Fani tidak menghiraukan akan kedua temannya, perempuan berkacamata itu dengan khusyunya menyelesaikan soal terakhirnya, kemudian diperiksa kembali jawabannya. Fani  lebih unggul mengerjakan soal UN dibanding teman-temannya.
            Waktu tersisa tiga puluh menit dan Fani sudah yakin akan jawabannya, dia telah memeriksa lebih dari tiga balikan. Karena merasa lelah dengan keseriusannya mengerjakan soal yang menantang itu. Fani mulai menatap sekelilingnya. Di bangku belakang sudut kiri, dia menemui temannya Hendri sedang merobek kertas, menjadi empat bagian kecil. Selanjutnya entah apa yang ditulis Hendri, karena posisi Hendri dan Fani begitu jauh, sehingga Fani tidak dapat melihat dengan jelas apa yang sedang ditulis teman gemuknya itu. Gerakan Hendri semakin aneh kertas itu dimasukkan ke dalam genggaman tangan kemudian digoyangkan tangannya ke atas dan bawah hingga jatuh satu gulungan kertas, dibukanya gulangan kemudian dituliskan dilembar jawaban UN nya.
            “ Aha.. itu seperti arisan, Hendri kamu arisan?,” celoteh Fani pelan-pelan.
            “ Iya, Fan daripada aku mengganggu teman, lebih baik seperti ini hhehe.. duhh pusing euy,” ucap Hendri dengan tersipu malu.
            “ Ternyata di UN ada main arisan ya?,” ucap Fani dalam hati sambil tertawa kecil. Fani terhibur akan kelakuan unik temannya tersebut, juga keheranan disaat genting seperti ini temannya masih bertingkah aneh hingga hatinya tergelitik. Tingkah Hendri membuat Fani angkat jempol terhadapnya karena cara yang digunakan Hendri bertujuan untuk tidak mengganggu teman-temannya dan menggantungkan diri terhadap keberuntungan.
            Fani menoleh ke sebelah kanan, didapati gadis manis berambut panjang sedang sibuk mengeluarkan kertas dari kaoskaki secara perlahan-lahan.
            “ Qika?,”tamyaku.
            “ Sst… aku sedang petak umpet,” jawab Qika.
Fani keheranan “ Apanya yang petak umpet?,” tanyanya dalam hati. Diperhatikannya dalam-dalam, kertas yang  dia umpatkan adalah rangkuman yang dibuat Qika.

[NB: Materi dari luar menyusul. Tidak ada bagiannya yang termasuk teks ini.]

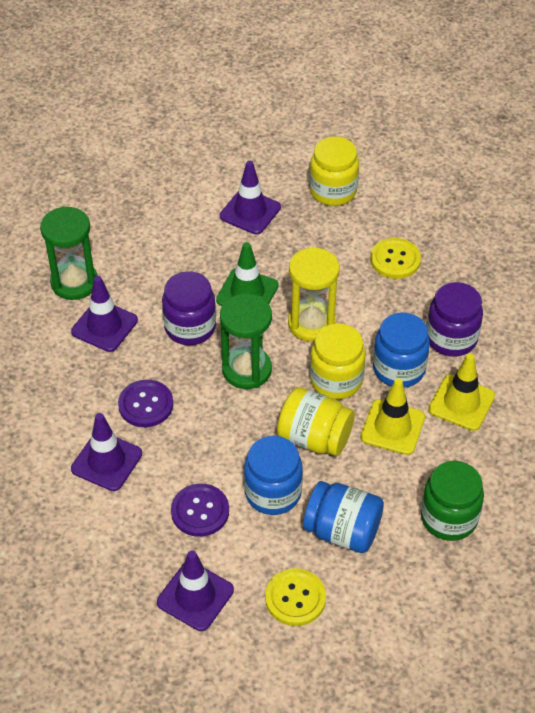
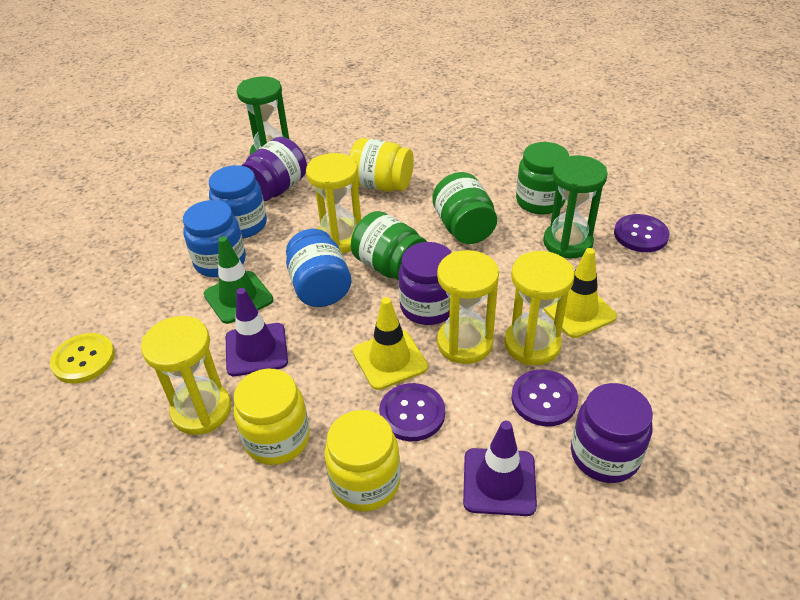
green jar: 1 -> 3
purple button: 2 -> 3
purple jar: 2 -> 3
purple traffic cone: 4 -> 2
yellow button: 2 -> 1
yellow hourglass: 1 -> 4

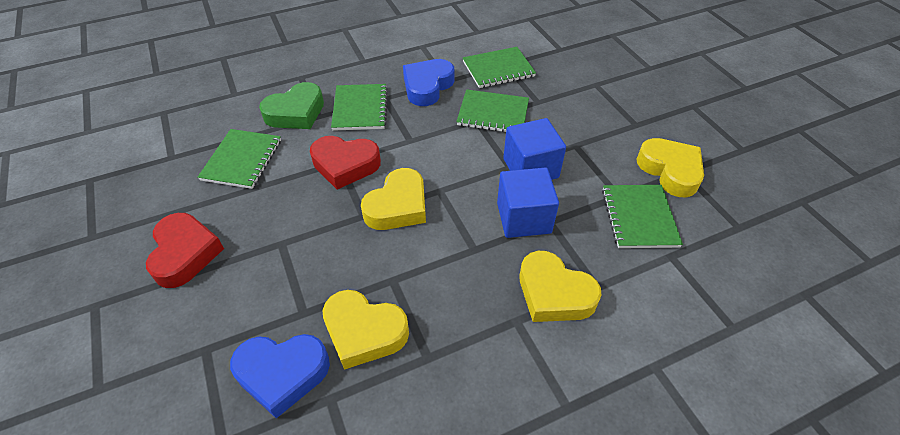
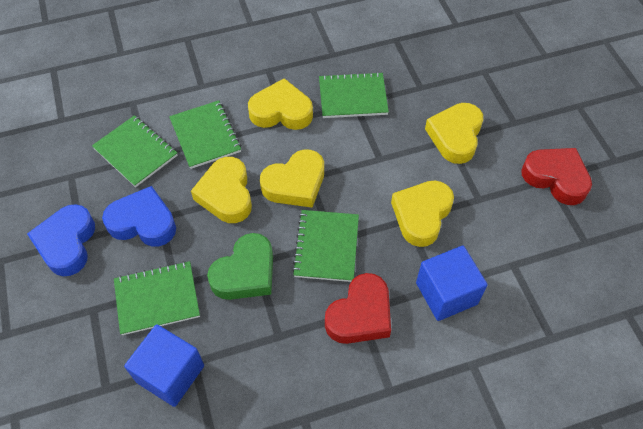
yellow heart: 4 -> 5

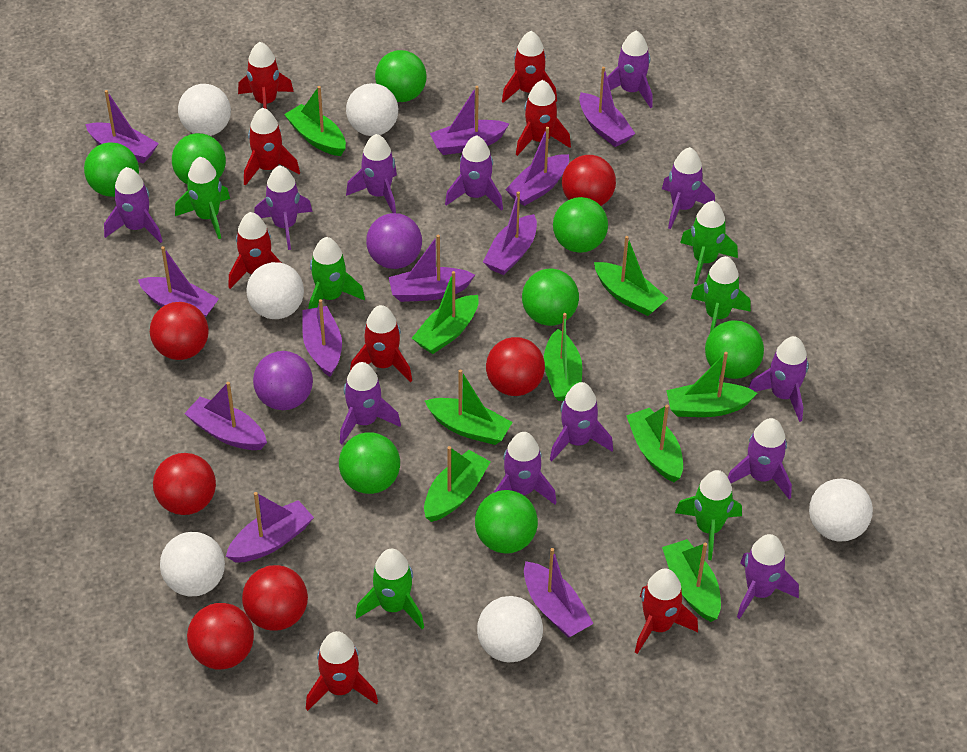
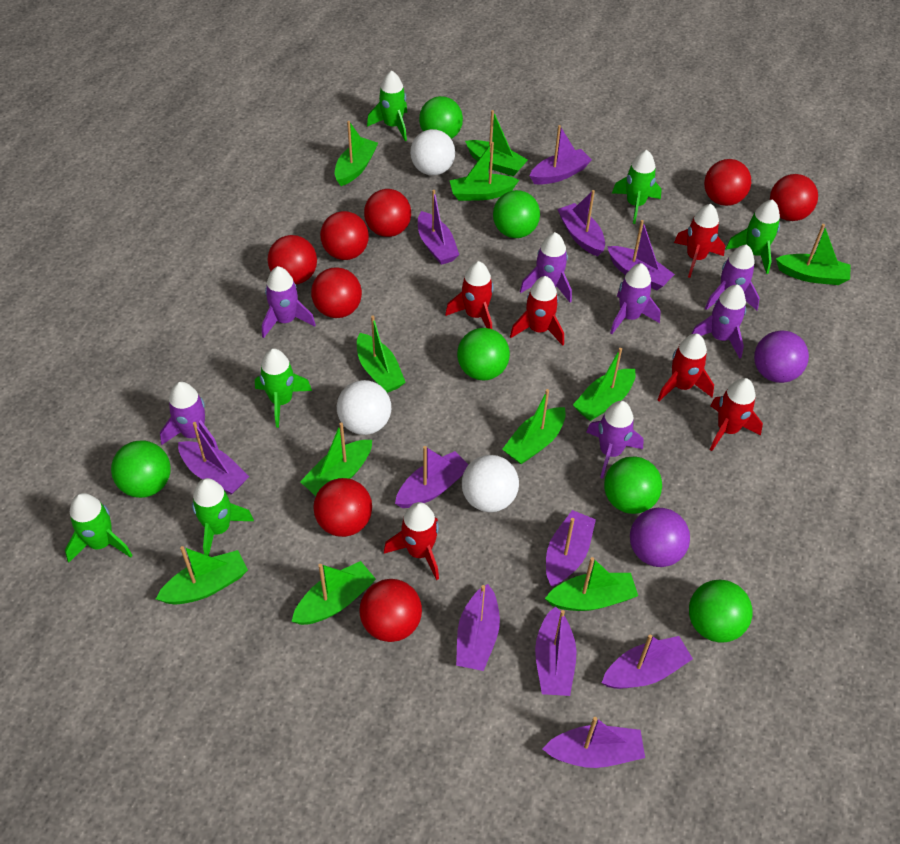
green ball: 8 -> 6
green boat: 9 -> 11
purple rocket: 12 -> 7
red ball: 6 -> 8
red rocket: 8 -> 6
white ball: 6 -> 3

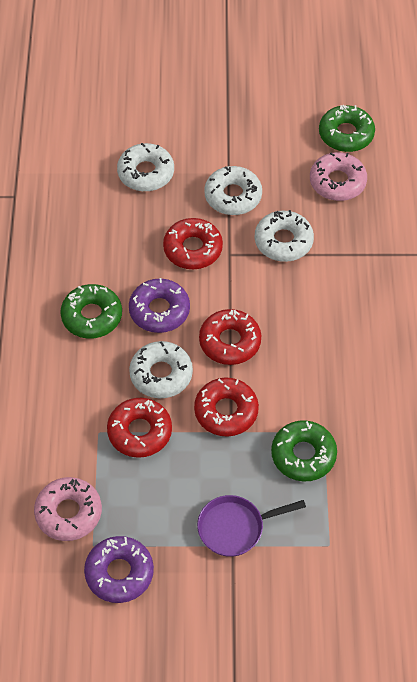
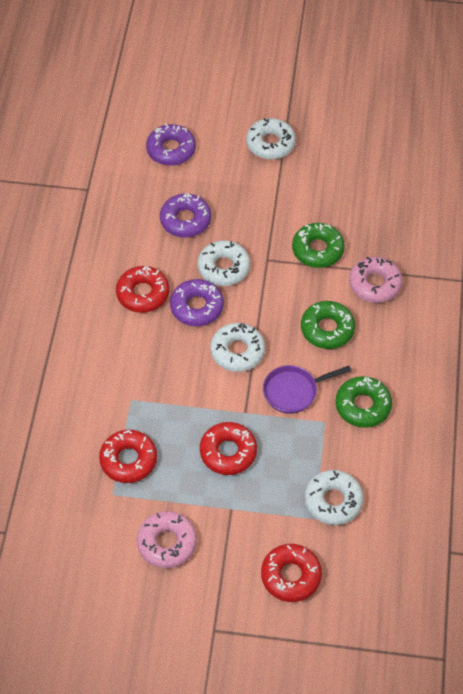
purple donut: 2 -> 3

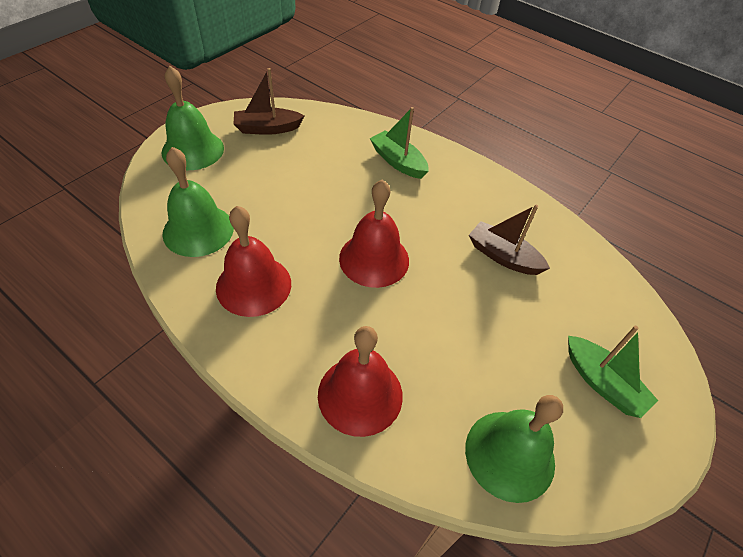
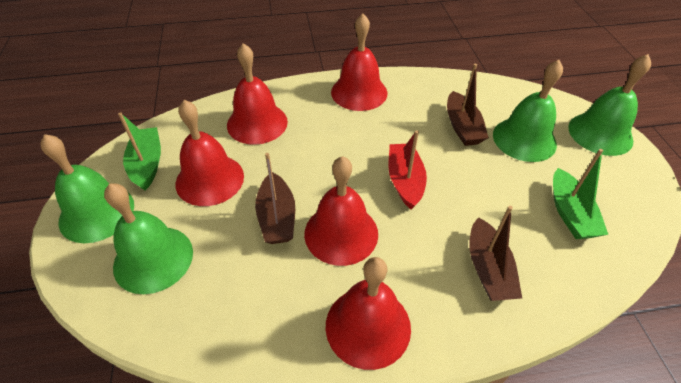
brown boat: 2 -> 3
green bell: 3 -> 4
red bell: 3 -> 5
red boat: 0 -> 1

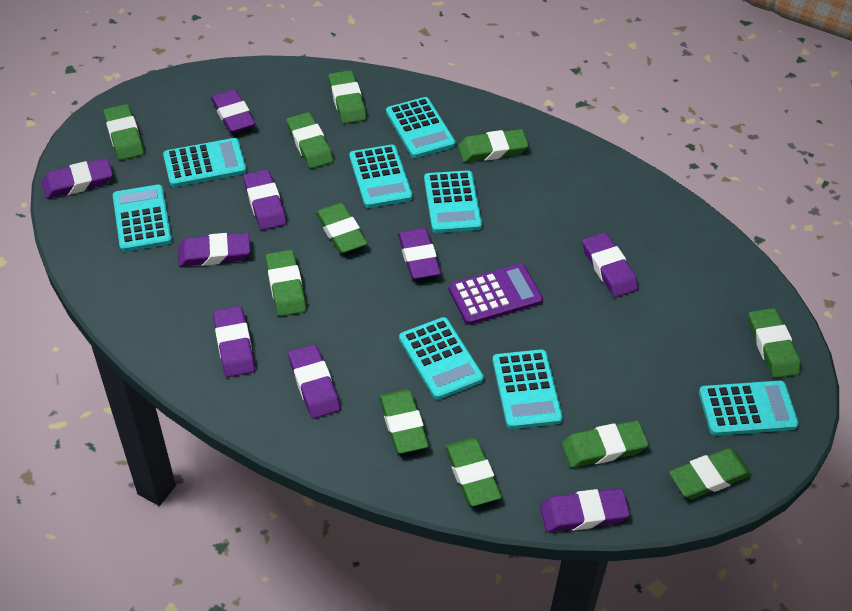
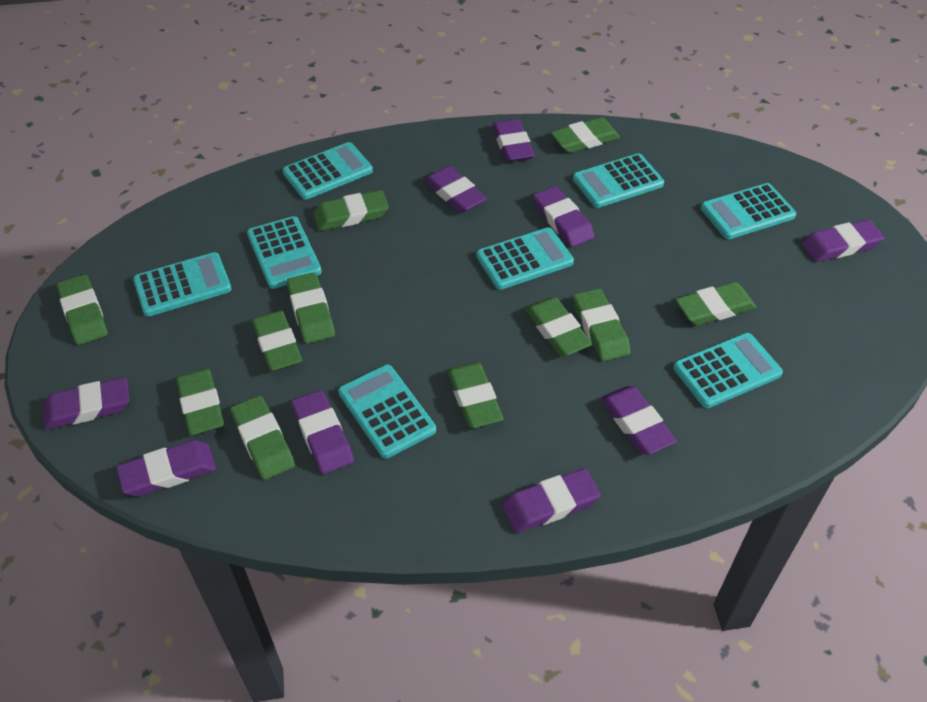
purple calculator: 1 -> 0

            “ Kertasnya petak umpat…,” gerutu Fani dalam hati. Fani terhanyut dalam lamunan akan permainan teman-temannya yang menggelitik dan baru kali ini dia menemukannya. Fani menyimpan banyak pertanyaan mengapa teman-temannya bisa seperti itu.
            “ Tet..tet..tet...”.
Suara bel meraung keras dan menyadarkan gadis cilik berkerudung dari lamunanya. Kedua pengawas mulai beraksi untuk mengumpulkan soal dan jawaban.
            Fani keluar ruangan dengan langkah yang berat setelah melihat ulah temannya yang aneh dan menunjukkan bahwa mereka tidak percaya diri dalam mengerjakan UN membuat Fani sedih, walaupun ada saja hal yang membuatnya tertawa akan arisannya Hendri, petak umpatnya Qika.
            UN seolah-olah sebagai penentu kehidupan. Para siswa juga guru-guru SMP Pelita Bangsa dibuat ketakutan. Tapi, Fani lebih takut jika Sang Maha Pencipta murka akan ketidak jujuran mereka. Fani resah dan ingin kembali ke masa dia menggunakan putih merah. Dimana kelulusan yang menentukan ialah guru, tidak ada kebohongan melainkan usaha yang keras dan indahnya kejujuran.
            Segudang mainan dalam UN Fani mewarnai kisah di lembaran kehidupannya. UN pertamanya yang begitu unik, langka, tidak akan terhapus dalam ingatannya. Dan menyimpan harapan yang begitu besar agar tidak ada permainan dalam UN yang menyebabkan kejujuran menjadi nilai rendah.